Прав был приятель. Не прошло и недели, как по радио потребовали сдать оружие Совету Спасения. Всех, кто не подчинится, ждало суровое наказание. И обыски в квартирах проводились ежедневно.


А потом были бои. Закировцы ли отстреливались, владельцы ли оружия — узнать не удалось. Слишком опасно стало на улицах. Шара все умоляла спрятать оружие. Но сейчас, когда на улицах города творится беспредел, сдавать оружие было сродни самоубийству.

Совет Спасения оказался бестолковым организатором. То загорелись и сгорели дотла три дома на Мусрепова, то подчистую разграбили хлебопекарню. Работать никто не желал, а тех, кого ловили, заставляли из-под палки. Народ роптал, что при Закире было лучше. Странным было то, что в разграбленном и обнищавшем городе нашлось что воровать. Во всяком случае в ежедневных сводках сообщалось о том, что некий высокопоставленный член Совета Спасения был уличен в коррупции и расстрелян по решению Суда Старейшин. Что за старейшины были в суде, кто входил в Совет Спасения — никто не знал. По радио сообщалось о некоем режиме секретности, дабы никто не мог навредить ни власть имущим, ни их близким.


Город постепенно сходил с ума. Кончалось продовольствие. Мародерство учащалось. Случались (но жестоко наказывались) невиданные до этих времен факты людоедства. Останки несчастных, сожранные соседями, выставили на школьной парте прямо у дома. Там же рядом висели изувеченные перед смертью тела стариков-людоедов и их умственно-отсталого великовозрастного сына.

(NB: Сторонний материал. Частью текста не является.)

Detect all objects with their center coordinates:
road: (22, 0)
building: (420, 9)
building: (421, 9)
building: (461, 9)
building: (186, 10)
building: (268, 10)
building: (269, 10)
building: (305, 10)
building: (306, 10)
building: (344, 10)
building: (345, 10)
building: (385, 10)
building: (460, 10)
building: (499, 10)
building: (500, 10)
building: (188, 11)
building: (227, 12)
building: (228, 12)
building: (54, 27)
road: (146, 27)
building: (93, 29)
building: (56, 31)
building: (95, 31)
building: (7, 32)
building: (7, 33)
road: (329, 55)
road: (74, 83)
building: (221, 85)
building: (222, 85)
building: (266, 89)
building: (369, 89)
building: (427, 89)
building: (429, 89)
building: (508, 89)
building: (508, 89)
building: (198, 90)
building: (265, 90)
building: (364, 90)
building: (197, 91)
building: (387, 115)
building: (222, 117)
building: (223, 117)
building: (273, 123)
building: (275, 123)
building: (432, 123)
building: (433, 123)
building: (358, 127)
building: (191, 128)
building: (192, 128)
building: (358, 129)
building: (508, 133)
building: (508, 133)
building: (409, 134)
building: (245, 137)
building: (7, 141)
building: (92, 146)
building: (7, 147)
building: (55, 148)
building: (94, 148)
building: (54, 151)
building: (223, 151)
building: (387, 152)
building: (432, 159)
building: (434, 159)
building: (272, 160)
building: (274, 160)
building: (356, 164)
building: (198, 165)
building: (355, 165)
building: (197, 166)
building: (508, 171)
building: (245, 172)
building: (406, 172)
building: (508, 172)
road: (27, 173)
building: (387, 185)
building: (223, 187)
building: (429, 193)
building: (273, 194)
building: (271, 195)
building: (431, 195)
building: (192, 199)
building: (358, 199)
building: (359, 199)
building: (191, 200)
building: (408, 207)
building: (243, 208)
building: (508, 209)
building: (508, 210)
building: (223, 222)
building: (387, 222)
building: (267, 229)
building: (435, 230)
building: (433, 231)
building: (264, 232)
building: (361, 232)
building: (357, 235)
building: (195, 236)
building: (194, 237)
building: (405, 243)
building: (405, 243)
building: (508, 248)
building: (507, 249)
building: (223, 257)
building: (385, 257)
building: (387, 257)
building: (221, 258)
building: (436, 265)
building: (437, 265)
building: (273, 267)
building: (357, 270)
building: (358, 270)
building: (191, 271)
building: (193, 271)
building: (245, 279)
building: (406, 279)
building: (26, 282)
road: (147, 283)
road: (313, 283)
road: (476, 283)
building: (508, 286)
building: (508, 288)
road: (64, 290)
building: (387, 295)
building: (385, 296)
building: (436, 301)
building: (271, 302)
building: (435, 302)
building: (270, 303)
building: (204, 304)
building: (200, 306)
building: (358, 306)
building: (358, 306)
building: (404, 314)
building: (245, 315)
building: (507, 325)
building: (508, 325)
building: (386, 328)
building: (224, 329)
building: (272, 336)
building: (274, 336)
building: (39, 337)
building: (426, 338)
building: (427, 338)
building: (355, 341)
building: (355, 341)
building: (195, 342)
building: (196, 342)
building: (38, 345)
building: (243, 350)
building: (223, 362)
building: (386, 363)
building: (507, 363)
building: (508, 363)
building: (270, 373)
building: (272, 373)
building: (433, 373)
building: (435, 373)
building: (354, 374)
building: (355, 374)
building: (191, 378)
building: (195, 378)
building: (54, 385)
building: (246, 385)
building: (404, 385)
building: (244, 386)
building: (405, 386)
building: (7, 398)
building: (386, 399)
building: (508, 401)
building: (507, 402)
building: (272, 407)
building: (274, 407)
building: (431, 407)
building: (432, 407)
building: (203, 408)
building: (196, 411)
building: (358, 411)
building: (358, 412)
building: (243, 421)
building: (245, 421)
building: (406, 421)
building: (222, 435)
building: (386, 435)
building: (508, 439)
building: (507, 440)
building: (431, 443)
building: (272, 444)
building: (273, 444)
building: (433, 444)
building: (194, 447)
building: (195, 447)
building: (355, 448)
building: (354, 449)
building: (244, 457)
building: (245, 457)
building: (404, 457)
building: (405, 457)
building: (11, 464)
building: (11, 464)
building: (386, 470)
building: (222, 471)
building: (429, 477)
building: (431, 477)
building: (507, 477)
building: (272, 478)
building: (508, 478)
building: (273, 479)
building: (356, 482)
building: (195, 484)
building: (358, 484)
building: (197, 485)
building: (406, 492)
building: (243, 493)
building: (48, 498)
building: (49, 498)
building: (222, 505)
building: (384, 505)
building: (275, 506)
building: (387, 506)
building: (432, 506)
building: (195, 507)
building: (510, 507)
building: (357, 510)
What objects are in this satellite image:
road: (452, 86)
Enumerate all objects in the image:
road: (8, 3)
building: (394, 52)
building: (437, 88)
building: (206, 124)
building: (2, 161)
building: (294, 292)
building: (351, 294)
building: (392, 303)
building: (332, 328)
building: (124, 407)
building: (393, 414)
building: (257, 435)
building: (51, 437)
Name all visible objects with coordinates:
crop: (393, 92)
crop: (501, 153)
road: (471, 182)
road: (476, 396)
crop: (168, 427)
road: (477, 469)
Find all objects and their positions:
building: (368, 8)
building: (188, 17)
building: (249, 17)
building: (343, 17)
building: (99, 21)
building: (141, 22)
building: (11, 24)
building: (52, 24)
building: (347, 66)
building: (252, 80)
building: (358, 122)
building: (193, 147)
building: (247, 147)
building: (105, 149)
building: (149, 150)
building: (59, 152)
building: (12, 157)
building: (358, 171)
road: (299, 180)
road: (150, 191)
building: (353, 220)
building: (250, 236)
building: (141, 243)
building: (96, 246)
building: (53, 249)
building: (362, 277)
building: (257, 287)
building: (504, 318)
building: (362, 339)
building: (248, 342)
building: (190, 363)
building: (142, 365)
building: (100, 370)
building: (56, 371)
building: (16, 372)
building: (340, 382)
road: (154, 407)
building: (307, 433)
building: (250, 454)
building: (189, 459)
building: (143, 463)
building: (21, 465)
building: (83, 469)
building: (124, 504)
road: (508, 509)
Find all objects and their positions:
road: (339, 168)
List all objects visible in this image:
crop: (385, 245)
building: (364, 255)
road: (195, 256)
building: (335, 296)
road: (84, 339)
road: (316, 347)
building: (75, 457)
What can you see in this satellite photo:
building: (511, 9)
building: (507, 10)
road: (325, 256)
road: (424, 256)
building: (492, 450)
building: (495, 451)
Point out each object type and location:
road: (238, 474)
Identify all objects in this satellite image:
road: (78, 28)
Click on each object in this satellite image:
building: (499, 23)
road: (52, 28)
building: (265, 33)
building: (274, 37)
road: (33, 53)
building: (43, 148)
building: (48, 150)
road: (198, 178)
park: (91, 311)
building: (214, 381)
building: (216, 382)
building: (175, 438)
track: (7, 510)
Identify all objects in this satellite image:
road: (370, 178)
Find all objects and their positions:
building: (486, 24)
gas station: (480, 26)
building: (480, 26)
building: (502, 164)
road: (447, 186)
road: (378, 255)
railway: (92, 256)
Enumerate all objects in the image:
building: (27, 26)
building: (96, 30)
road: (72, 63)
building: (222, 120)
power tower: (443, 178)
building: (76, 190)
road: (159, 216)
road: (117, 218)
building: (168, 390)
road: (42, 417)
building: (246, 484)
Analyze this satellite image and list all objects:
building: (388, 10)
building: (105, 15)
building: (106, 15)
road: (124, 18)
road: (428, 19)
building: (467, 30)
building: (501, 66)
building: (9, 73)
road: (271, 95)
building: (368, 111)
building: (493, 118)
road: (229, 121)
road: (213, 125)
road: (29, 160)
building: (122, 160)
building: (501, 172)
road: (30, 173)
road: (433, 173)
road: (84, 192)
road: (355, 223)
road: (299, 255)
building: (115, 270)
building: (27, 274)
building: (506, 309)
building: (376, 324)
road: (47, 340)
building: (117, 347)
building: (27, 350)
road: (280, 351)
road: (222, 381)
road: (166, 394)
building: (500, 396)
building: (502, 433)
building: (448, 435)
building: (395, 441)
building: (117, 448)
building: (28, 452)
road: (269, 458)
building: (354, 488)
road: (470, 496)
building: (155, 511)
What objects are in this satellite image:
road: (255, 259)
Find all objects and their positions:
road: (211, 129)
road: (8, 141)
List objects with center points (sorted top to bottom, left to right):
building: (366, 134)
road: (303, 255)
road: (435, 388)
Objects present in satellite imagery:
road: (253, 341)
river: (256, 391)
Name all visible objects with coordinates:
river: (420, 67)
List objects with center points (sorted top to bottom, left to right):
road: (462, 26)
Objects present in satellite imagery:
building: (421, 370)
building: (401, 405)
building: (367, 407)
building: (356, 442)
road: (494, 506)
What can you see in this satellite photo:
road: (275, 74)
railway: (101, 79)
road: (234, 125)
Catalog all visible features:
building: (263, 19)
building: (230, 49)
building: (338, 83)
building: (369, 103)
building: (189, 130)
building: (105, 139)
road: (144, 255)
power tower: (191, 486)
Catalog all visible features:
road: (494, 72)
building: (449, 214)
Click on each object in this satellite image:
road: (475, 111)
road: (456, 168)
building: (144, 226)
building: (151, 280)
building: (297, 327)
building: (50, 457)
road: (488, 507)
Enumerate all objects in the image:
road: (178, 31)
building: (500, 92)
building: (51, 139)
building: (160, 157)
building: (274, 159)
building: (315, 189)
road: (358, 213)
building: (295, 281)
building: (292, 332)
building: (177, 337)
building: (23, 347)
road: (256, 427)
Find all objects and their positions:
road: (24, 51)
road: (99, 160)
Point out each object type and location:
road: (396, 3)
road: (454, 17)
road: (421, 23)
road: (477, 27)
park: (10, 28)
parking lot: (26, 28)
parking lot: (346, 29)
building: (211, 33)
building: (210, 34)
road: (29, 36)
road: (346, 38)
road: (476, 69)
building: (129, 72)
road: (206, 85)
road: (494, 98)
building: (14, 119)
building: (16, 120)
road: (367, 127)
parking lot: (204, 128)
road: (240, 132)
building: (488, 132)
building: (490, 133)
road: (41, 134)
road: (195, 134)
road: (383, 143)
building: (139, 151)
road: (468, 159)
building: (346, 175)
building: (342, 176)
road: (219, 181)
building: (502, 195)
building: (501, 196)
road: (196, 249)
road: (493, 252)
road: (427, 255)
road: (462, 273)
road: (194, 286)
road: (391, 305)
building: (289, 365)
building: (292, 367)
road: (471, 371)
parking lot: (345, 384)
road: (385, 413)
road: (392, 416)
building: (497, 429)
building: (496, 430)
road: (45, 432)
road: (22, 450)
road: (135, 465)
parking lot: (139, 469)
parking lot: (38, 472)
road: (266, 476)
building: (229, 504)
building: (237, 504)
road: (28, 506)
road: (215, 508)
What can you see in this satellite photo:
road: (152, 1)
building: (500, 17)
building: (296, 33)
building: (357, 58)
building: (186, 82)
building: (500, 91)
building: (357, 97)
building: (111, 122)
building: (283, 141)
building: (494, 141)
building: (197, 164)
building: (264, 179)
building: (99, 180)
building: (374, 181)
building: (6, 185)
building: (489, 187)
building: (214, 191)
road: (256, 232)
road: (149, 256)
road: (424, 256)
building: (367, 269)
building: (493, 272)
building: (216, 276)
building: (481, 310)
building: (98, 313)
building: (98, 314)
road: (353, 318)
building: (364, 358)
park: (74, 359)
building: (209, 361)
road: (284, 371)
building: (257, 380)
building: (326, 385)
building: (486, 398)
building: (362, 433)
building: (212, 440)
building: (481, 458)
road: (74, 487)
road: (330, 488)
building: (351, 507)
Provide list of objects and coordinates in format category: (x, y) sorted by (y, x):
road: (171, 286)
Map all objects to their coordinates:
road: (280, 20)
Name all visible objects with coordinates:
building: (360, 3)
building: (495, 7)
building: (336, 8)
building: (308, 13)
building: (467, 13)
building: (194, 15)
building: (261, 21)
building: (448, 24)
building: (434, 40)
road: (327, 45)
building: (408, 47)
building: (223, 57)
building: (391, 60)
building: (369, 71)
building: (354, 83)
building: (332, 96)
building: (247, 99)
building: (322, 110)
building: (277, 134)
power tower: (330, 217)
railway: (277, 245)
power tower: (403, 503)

Совет Спасения не стал изобретать велосипеда, преступников тащили к Артықу, благо их более, чем хватало. Хлоркой никто не занимался. Люди впервые за многие годы могли спать спокойно.

В боевых отрядах Совета Спасения порядка тоже не было. Все стучали на всех. С диким остервенением искали бывших закировцев (которых в новых отрядах было хоть отбавляй). Все непременно хотели попасть в отряд, потому и не гнушались банальной клеветой, грязными доносами и вечным, как вселенная, компроматом.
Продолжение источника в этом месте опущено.